→ Task prompt
For the material below, return exactly the lines starting at the line containing "middle mcp: (559, 808)" and ending at the line containing "middle mcp: (1105, 746)", both ends included, and no others.

→ Given data
□ □ □ □
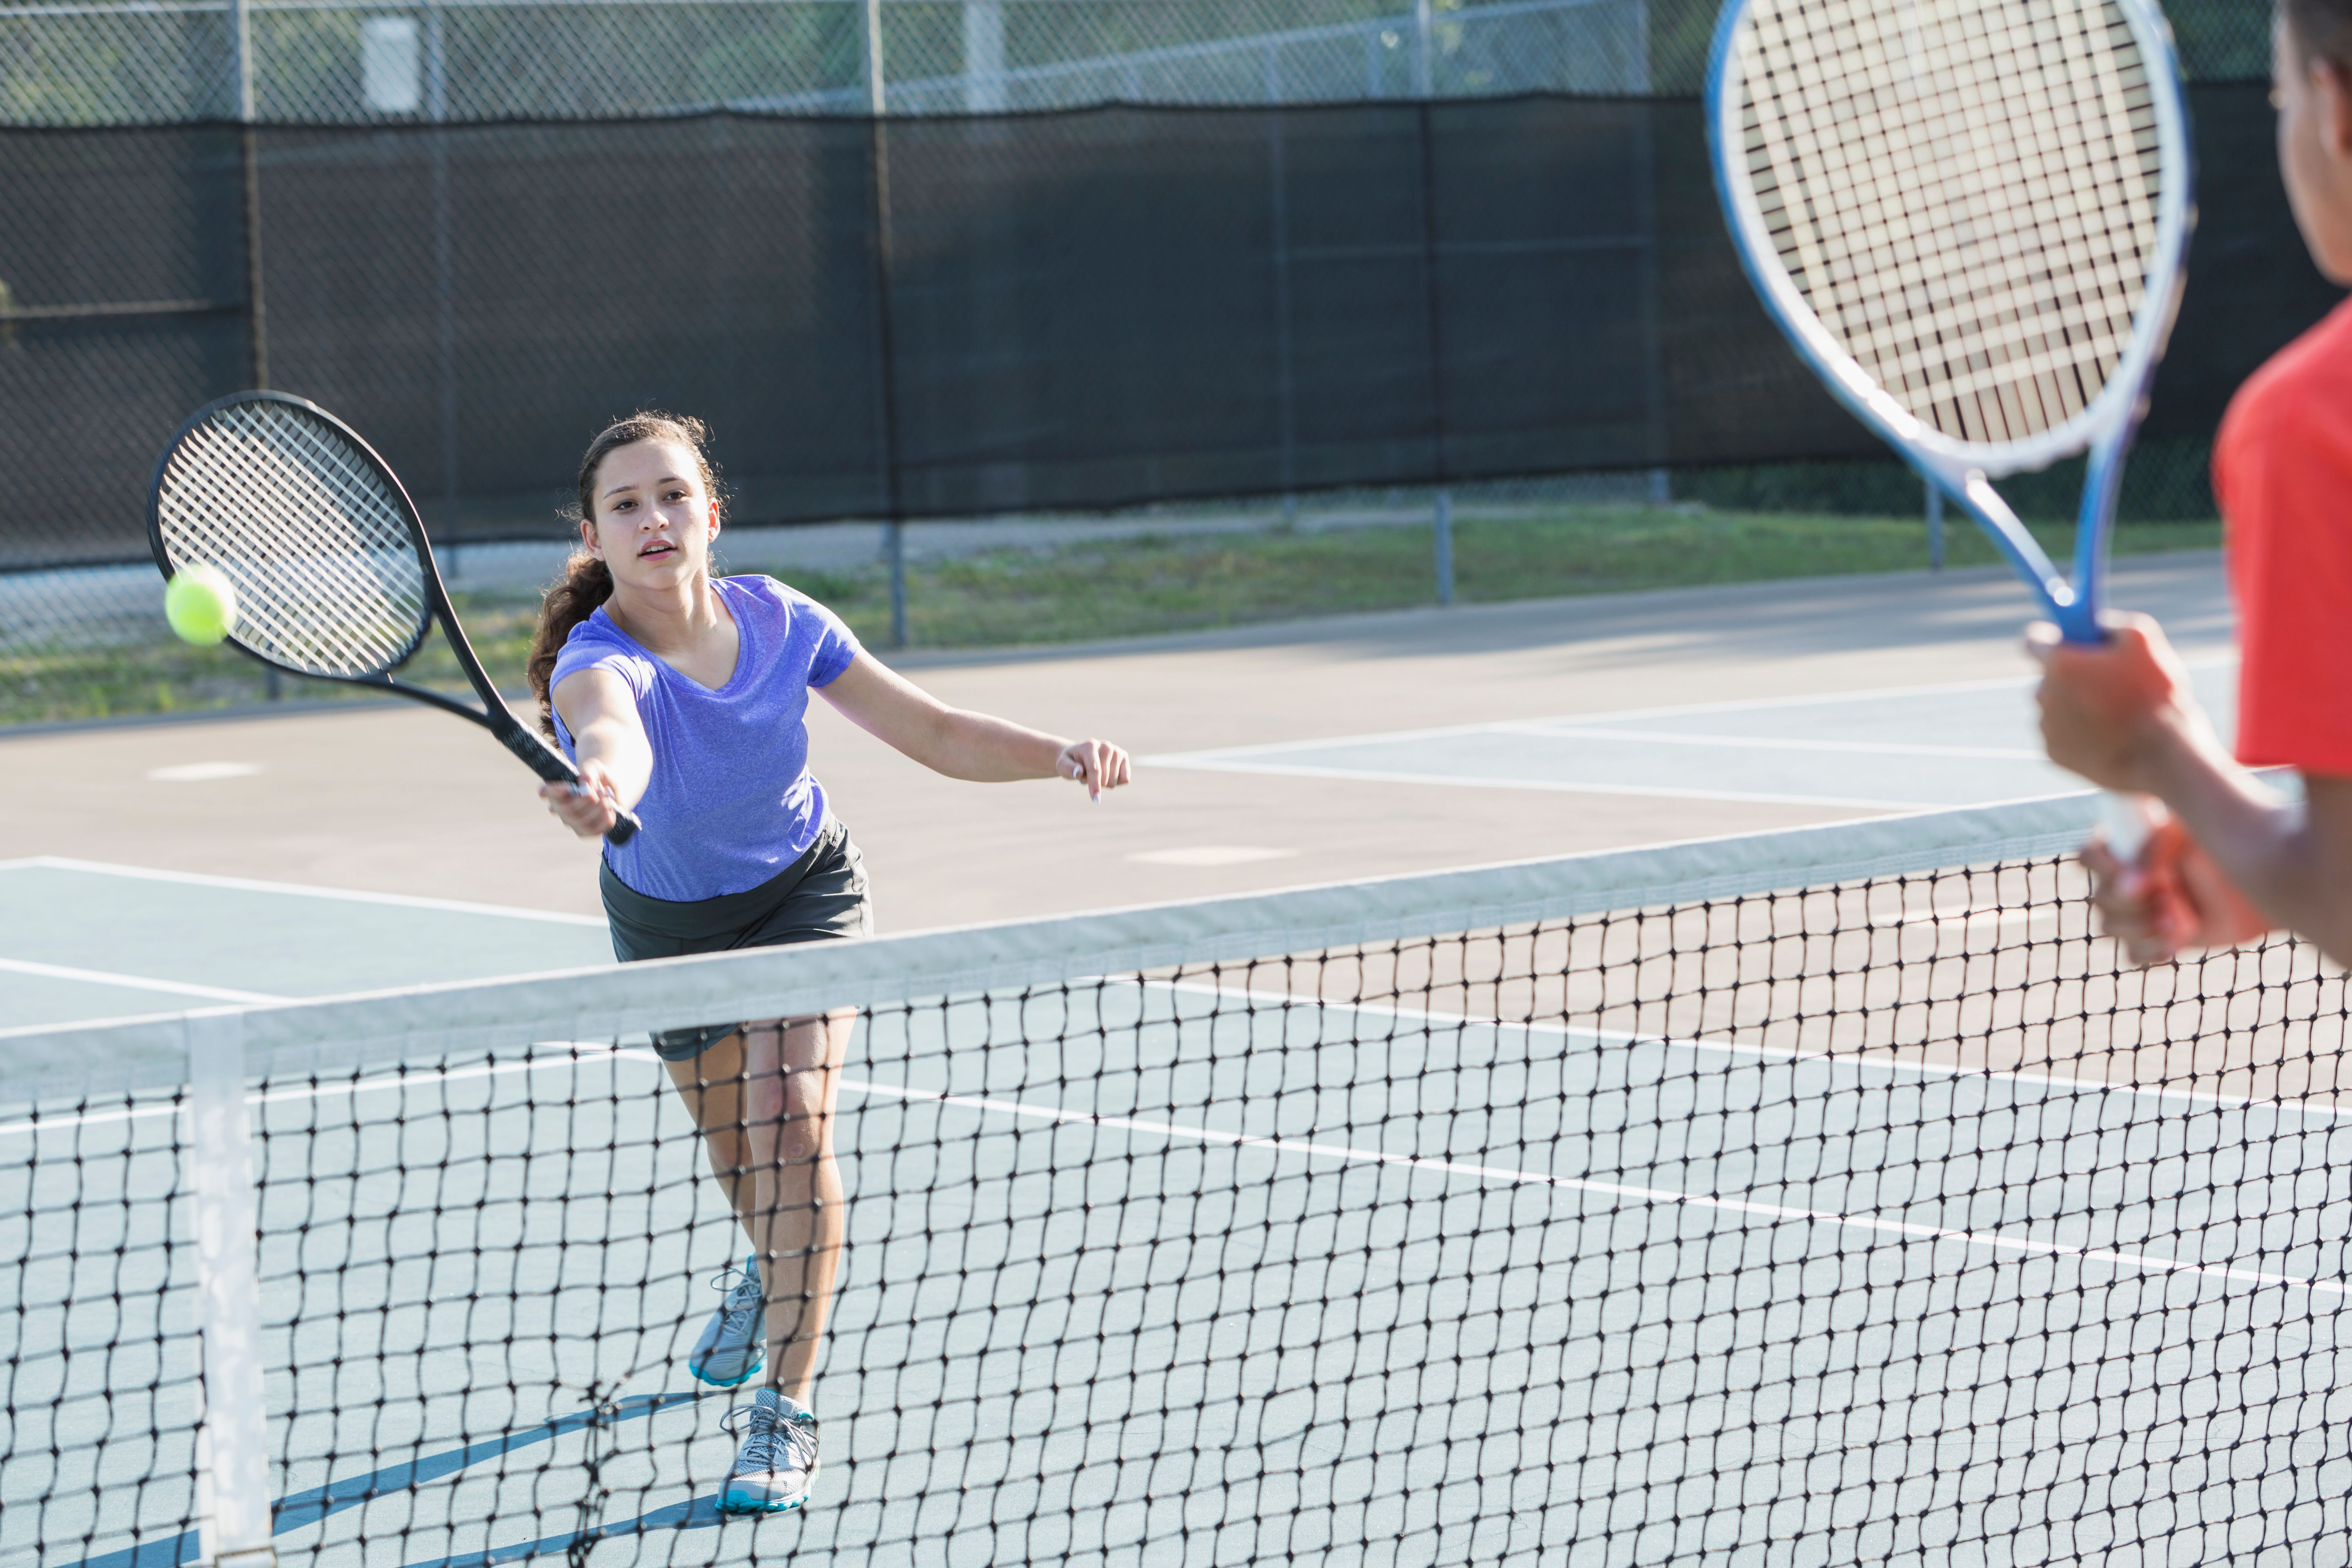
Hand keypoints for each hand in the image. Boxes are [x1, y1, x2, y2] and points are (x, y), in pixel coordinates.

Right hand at [540, 760, 622, 839]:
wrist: (612, 789)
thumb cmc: (598, 777)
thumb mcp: (595, 768)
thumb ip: (589, 772)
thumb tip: (585, 783)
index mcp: (557, 789)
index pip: (545, 791)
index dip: (553, 792)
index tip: (567, 788)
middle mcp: (559, 808)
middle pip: (567, 810)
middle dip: (587, 800)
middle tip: (601, 790)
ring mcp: (571, 822)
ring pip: (581, 822)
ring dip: (599, 809)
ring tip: (607, 797)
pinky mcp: (585, 831)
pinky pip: (594, 830)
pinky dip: (605, 819)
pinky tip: (610, 809)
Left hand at [1056, 738, 1132, 801]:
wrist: (1079, 754)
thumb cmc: (1070, 762)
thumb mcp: (1062, 765)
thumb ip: (1068, 768)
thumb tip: (1079, 772)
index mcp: (1090, 746)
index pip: (1095, 769)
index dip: (1095, 785)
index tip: (1095, 799)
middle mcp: (1105, 746)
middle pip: (1105, 779)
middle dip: (1094, 784)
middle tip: (1086, 776)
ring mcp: (1116, 750)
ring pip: (1114, 781)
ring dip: (1103, 783)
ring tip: (1095, 774)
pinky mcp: (1124, 756)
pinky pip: (1125, 779)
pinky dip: (1115, 782)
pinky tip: (1107, 774)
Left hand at [2027, 612, 2197, 792]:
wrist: (2162, 758)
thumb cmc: (2156, 697)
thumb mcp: (2145, 641)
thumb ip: (2112, 623)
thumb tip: (2096, 622)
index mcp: (2059, 664)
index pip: (2033, 640)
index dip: (2052, 637)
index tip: (2068, 641)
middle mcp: (2042, 694)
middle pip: (2049, 676)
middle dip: (2073, 675)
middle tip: (2108, 682)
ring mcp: (2046, 726)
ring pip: (2054, 705)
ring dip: (2075, 703)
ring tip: (2115, 713)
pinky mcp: (2053, 753)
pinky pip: (2061, 732)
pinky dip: (2078, 731)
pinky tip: (2108, 735)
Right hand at [2081, 810, 2270, 964]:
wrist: (2270, 884)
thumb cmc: (2232, 846)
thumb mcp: (2192, 834)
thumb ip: (2155, 845)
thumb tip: (2130, 881)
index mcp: (2129, 842)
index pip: (2090, 855)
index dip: (2105, 869)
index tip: (2143, 878)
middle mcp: (2129, 875)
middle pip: (2099, 896)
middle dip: (2133, 904)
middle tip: (2171, 898)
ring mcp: (2142, 908)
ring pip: (2109, 926)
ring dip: (2141, 927)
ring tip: (2180, 922)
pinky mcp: (2158, 936)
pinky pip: (2131, 954)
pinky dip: (2149, 950)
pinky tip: (2174, 943)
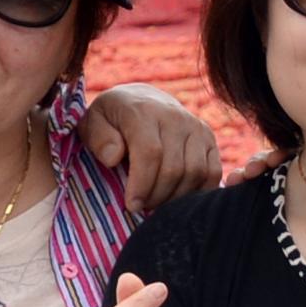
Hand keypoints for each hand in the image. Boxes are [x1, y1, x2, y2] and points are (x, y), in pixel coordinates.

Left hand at [80, 84, 224, 212]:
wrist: (142, 99)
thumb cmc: (113, 119)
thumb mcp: (93, 122)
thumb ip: (98, 138)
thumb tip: (113, 158)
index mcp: (143, 111)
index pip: (150, 153)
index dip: (142, 185)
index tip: (131, 205)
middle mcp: (175, 116)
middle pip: (174, 168)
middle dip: (157, 196)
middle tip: (142, 207)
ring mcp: (196, 127)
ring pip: (195, 173)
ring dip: (176, 197)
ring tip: (157, 202)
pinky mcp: (210, 138)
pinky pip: (212, 173)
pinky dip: (198, 191)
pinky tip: (177, 197)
□ □ □ □
→ Answer space
middle mcp: (559, 808)
middle pip: (567, 810)
middle dip: (587, 800)
middle tip: (601, 790)
ring mcp: (571, 822)
ring pip: (581, 822)
ring dip: (599, 809)
ring tip: (607, 797)
pinky mcp: (585, 831)
pinky pip: (594, 830)
pinky dip: (605, 819)
pinky tip: (610, 809)
Left hand at [1056, 738, 1132, 801]:
wrist: (1079, 754)
thumb cmc: (1070, 762)
thumb mcp: (1062, 765)
thumb ip: (1068, 768)
thumb tip: (1079, 772)
index mcp: (1090, 746)
index pip: (1095, 769)
index dip: (1095, 785)
index tip: (1095, 799)
middle mcp: (1105, 746)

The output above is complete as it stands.